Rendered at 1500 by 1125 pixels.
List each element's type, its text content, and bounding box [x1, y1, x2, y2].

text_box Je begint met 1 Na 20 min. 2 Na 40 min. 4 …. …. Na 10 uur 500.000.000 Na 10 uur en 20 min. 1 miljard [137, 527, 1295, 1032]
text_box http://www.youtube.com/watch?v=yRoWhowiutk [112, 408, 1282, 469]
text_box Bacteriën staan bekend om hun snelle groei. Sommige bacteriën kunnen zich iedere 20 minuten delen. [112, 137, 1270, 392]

※

Activity: Your task is to extract all of the records exactly.

Finished task:
Rendered at 1500 by 1125 pixels.
List each element's type, its text content, and bounding box [x1, y1, x2, y2].

text_box Je begint met 1 Na 20 min. 2 Na 40 min. 4 …. …. Na 10 uur 500.000.000 Na 10 uur en 20 min. 1 miljard [137, 527, 1295, 1032]
text_box http://www.youtube.com/watch?v=yRoWhowiutk [112, 408, 1282, 469]
text_box Bacteriën staan bekend om hun snelle groei. Sommige bacteriën kunnen zich iedere 20 minuten delen. [112, 137, 1270, 392]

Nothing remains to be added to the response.